Captain Keyworth revisited

The last blog examined Easy Serbian for our Men Abroad, published in 1915, and written by Captain J S Keyworth, who published a number of titles in this format; we are now able to compare this with three others, Easy French for our Men Abroad, Easy German for our Men Abroad and Easy Italian for our Men Abroad.

 

Immediately noticeable is that the Serbian phrasebook differs from the French, Italian and German ones right on page 1, adding ‘up there’, ‘down there’ and ‘here’, and later ‘railway’ and ‘latrine’ to the ‘where is the …?’ questions.

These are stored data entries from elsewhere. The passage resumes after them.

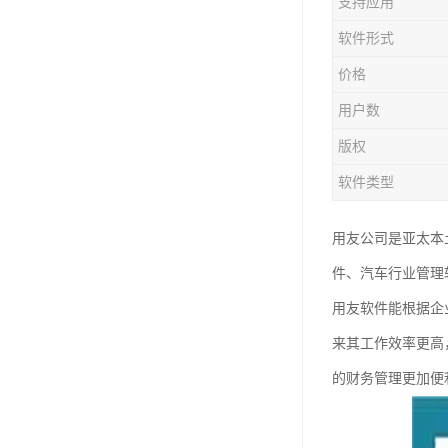
支持应用
软件形式
价格
用户数
版权
软件类型
用友公司是亚太本
件、汽车行业管理
用友软件能根据企
来其工作效率更高
的财务管理更加便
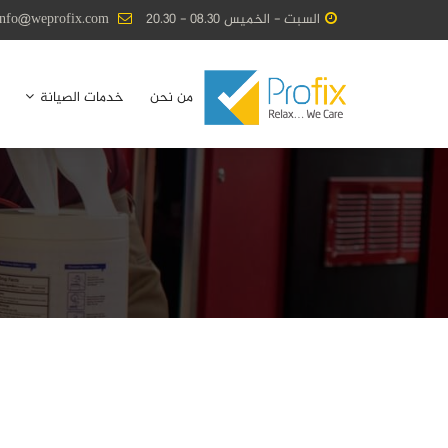
السبت - الخميس 08.30 - 20.30
info@weprofix.com
من نحن
خدمات الصيانة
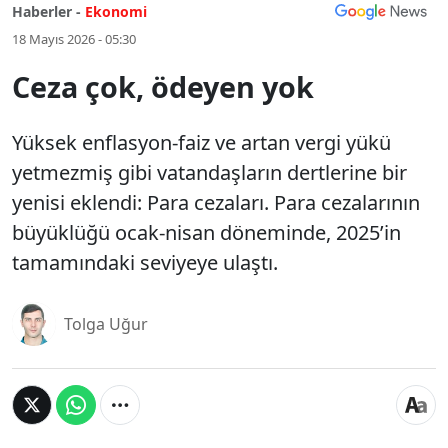
Haberler -
Ekonomi
18 Mayıs 2026 - 05:30
Ceza çok, ödeyen yok
Yüksek enflasyon-faiz ve artan vergi yükü
yetmezmiş gibi vatandaşların dertlerine bir
yenisi eklendi: Para cezaları. Para cezalarının
büyüklüğü ocak-nisan döneminde, 2025’in
tamamındaki seviyeye ulaştı.
Tolga Uğur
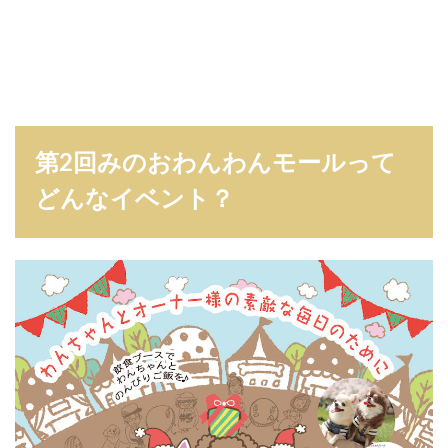
第2回みのおわんわんモールって
どんなイベント？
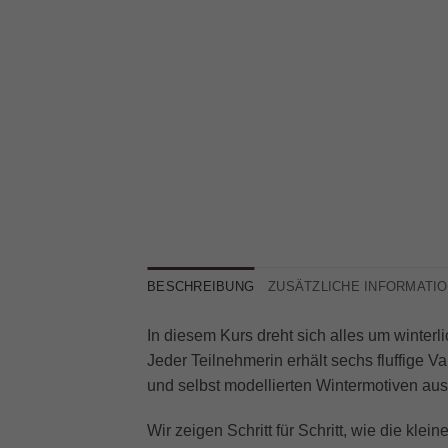
BESCHREIBUNG
ZUSÄTZLICHE INFORMATI
In diesem Kurs dreht sich alles um winter
Jeder Teilnehmerin erhält sechs fluffige V
und selbst modellierten Wintermotiven a
Wir zeigen Schritt für Schritt, wie die kl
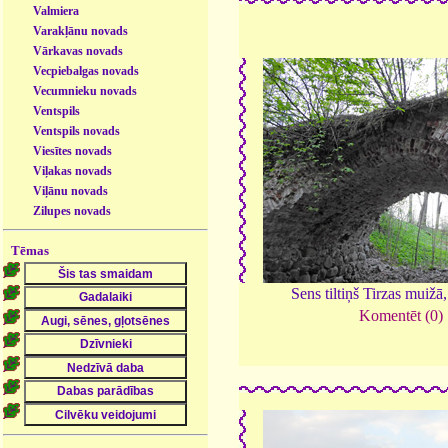
Valmiera
Varakļānu novads
Vārkavas novads
Vecpiebalgas novads
Vecumnieku novads
Ventspils
Ventspils novads
Viesītes novads
Viļakas novads
Viļānu novads
Zilupes novads
Tēmas
Sens tiltiņš Tirzas muižā
Komentēt (0)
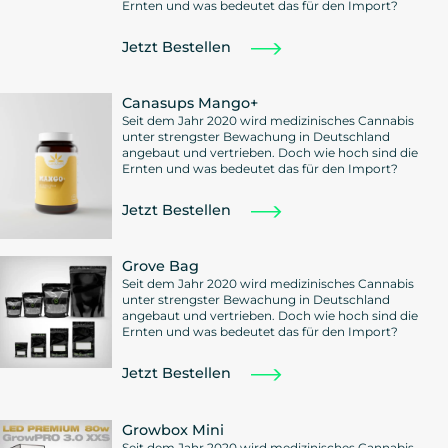
Ernten und was bedeutet das für den Import?
Jetzt Bestellen
Canasups Mango+
Seit dem Jahr 2020 wird medizinisches Cannabis
unter strengster Bewachung in Deutschland
angebaut und vertrieben. Doch wie hoch sind die
Ernten und was bedeutet das für den Import?
Jetzt Bestellen
Grove Bag
Seit dem Jahr 2020 wird medizinisches Cannabis
unter strengster Bewachung in Deutschland
angebaut und vertrieben. Doch wie hoch sind die
Ernten und was bedeutet das für den Import?
Jetzt Bestellen
Growbox Mini
Seit dem Jahr 2020 wird medizinisches Cannabis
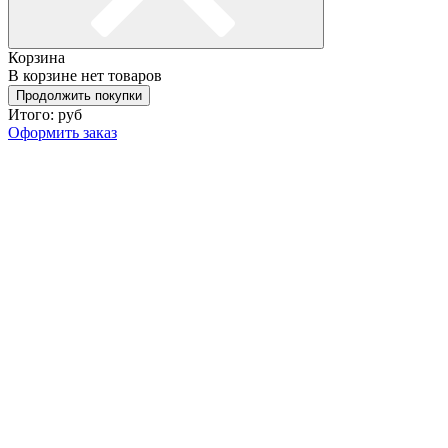
Корзина
В корзине нет товаров
Продолжить покупки
Итого:
руб
Оформить заказ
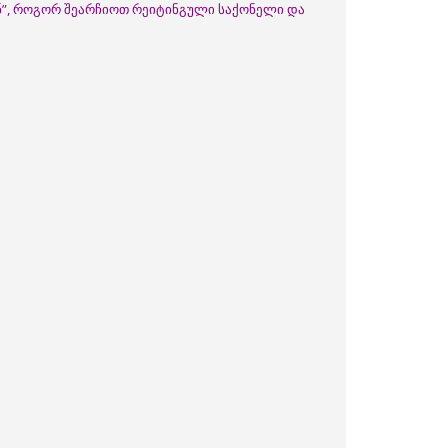
ნ”, როგორ შეარჩიოთ რეიტინგული საქონელი და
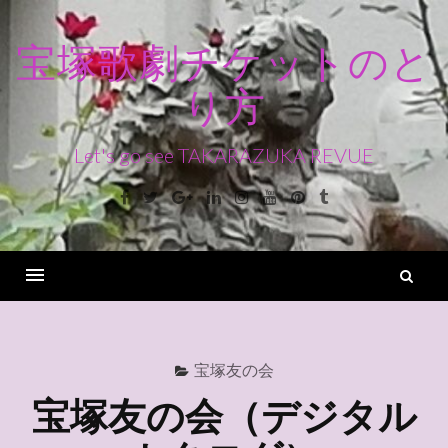
コ
ン
宝塚歌劇チケットのと
テ
り方
ン
ツ
へ
Let's go see TAKARAZUKA REVUE
ス
Facebook
Twitter
Google+
Linkedin
Instagram
Youtube
Pinterest
Tumblr
キ
ッ
プ
検
索
Menu
宝塚友の会
宝塚友の会（デジタル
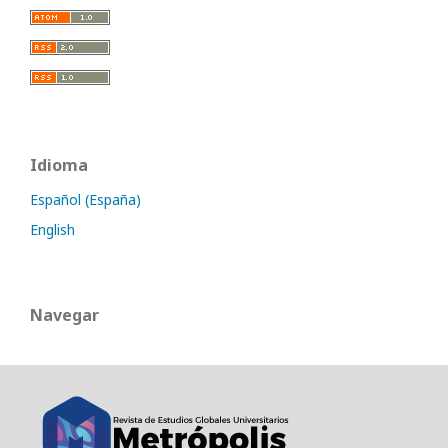
Idioma
Español (España)
English
Navegar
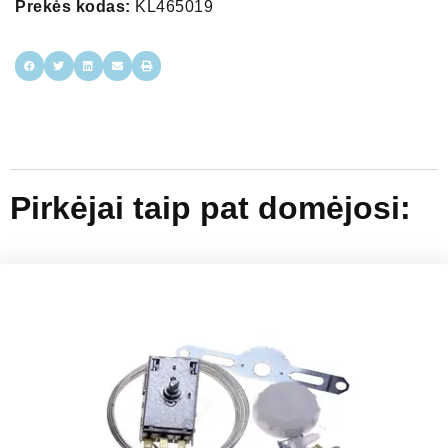
Prekės kodas:
KL465019
Pirkėjai taip pat domėjosi:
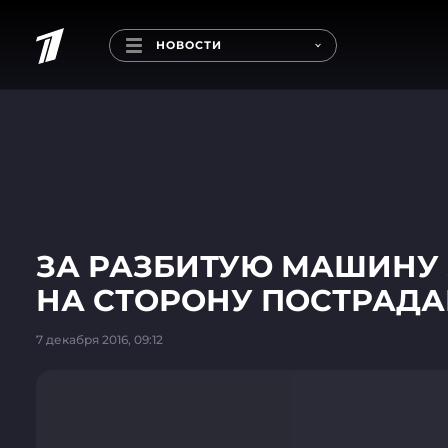
НОВОСТИ
ЗА РАЗБИТУЮ МАШИНУ
НА СТОРОНУ ПОСТРАДА
7 декабря 2016, 09:12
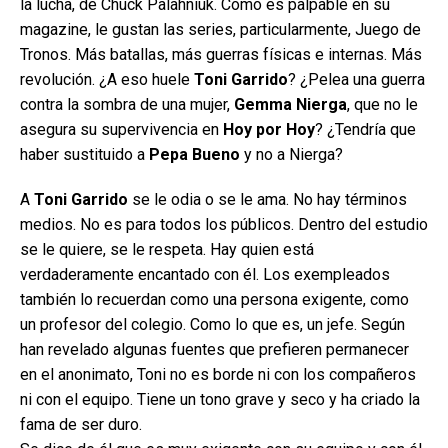
la lucha, de Chuck Palahniuk. Como es palpable en su
magazine, le gustan las series, particularmente, Juego de
Tronos. Más batallas, más guerras físicas e internas. Más
revolución. ¿A eso huele
Toni Garrido
? ¿Pelea una guerra
contra la sombra de una mujer,
Gemma Nierga
, que no le
asegura su supervivencia en
Hoy por Hoy
? ¿Tendría que
haber sustituido a
Pepa Bueno
y no a Nierga?
A
Toni Garrido
se le odia o se le ama. No hay términos
medios. No es para todos los públicos. Dentro del estudio
se le quiere, se le respeta. Hay quien está
verdaderamente encantado con él. Los exempleados
también lo recuerdan como una persona exigente, como
un profesor del colegio. Como lo que es, un jefe. Según
han revelado algunas fuentes que prefieren permanecer
en el anonimato, Toni no es borde ni con los compañeros
ni con el equipo. Tiene un tono grave y seco y ha criado la
fama de ser duro.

The Serbian has ‘forward’ and ‘back’, which the others omit, and the Serbian generally offers more phrases – ‘very far’, ‘the garden’, ‘yes’, ‘no’, which do not appear in the others.

 

It, Fr Ger, p1

 

The differences are curious: the Serbian, French and German move from requests for wine, beer, brandy (plum-brandy for Serbian), tea and coffee, to tobacco, cigar, cigarettes, matches, pipe, cigarette papers, and then to paper, envelope, ink, etc, while the Italian phrasebook asks for these much earlier, straight after the meat foods: tyurkey, pork, butter, honey, pudding, milk, wine, brandy, tea, tobacco, and then paper, blotting paper, cotton, salt, pepper, meat, soup, jam, etc The Italian list of groceries requested later runs: eggs, potatoes, cabbages, sausages, vegetables, biscuits, matches, cigarette paper, fruit, a cauliflower, an onion, a cigar, pencil, newspaper, book, bath, glass, knife. It is all rather random.

 

Pages 6 and 7 in all texts runs from animals, to persons, to clothing, to ‘a few military terms’. The German, Italian and French animals (have you a …?) run – horse, mule, donkey, cow, sheep, goat, pig, dog, cat, fish, bird. The Serbian substitutes ‘donkey’ with ‘ox’, omits ‘fish’, and ends with the phrase ‘we have not got …’, a reflection of awareness of shortage in Serbia, perhaps. The ‘Persons’ section in the French and Italian books ask ‘Have you seen …?’ with a list of persons and relations, while the German gives the phrase ‘Call …’ for all persons; the Serbian text begins with ‘Have you seen …?’, which is replaced with ‘That is my …’  The German and French lists of clothes run to eight, the Italian to seven, and the Serbian to 13, including ‘knickers’, ‘drawers’, ‘handkerchief’, ‘waistcoat’ and ‘top-boots’.

 

The ‘few military terms’ are similar in the French, Italian and German texts, with the exception that the Italian text has ‘Italians’ instead of ‘Belgians’ in the list of five nationalities. The Serbian text differs again, in beginning with the words for ‘The war’ and ‘a soldier’, and perhaps obviously the list of nationalities runs to Poles, Serbs, Bulgarians, Greeks, Roumanians, Montenegrins, Albanians, Turks, Bosnians, Italians, Hungarians and Austrians.

 

Most noticeable is that the Serbian phrasebook has three pages more than the others, though this is not due to filling out across all fields – the French has 30 terms for the ‘In hospital’ section while the Serbian has 23. Where the Serbian extends is in the ‘Simple phrases’ section, conjugating various tenses for ‘to be’ and ‘to have’, and including ‘I shall have to’, ‘it pleases me’, ‘A good journey!’, ‘without me’ and ‘what is this called?’

 

How to interpret these? The French and German texts were produced in 1914, the Italian possibly in early 1915, and the Serbian in 1915; was there felt to be a need for a fuller list of texts, or for phrasebooks that more accurately reflected the nature of the cultures being addressed? The presence of plum-brandy and paprika and mince would seem to argue so.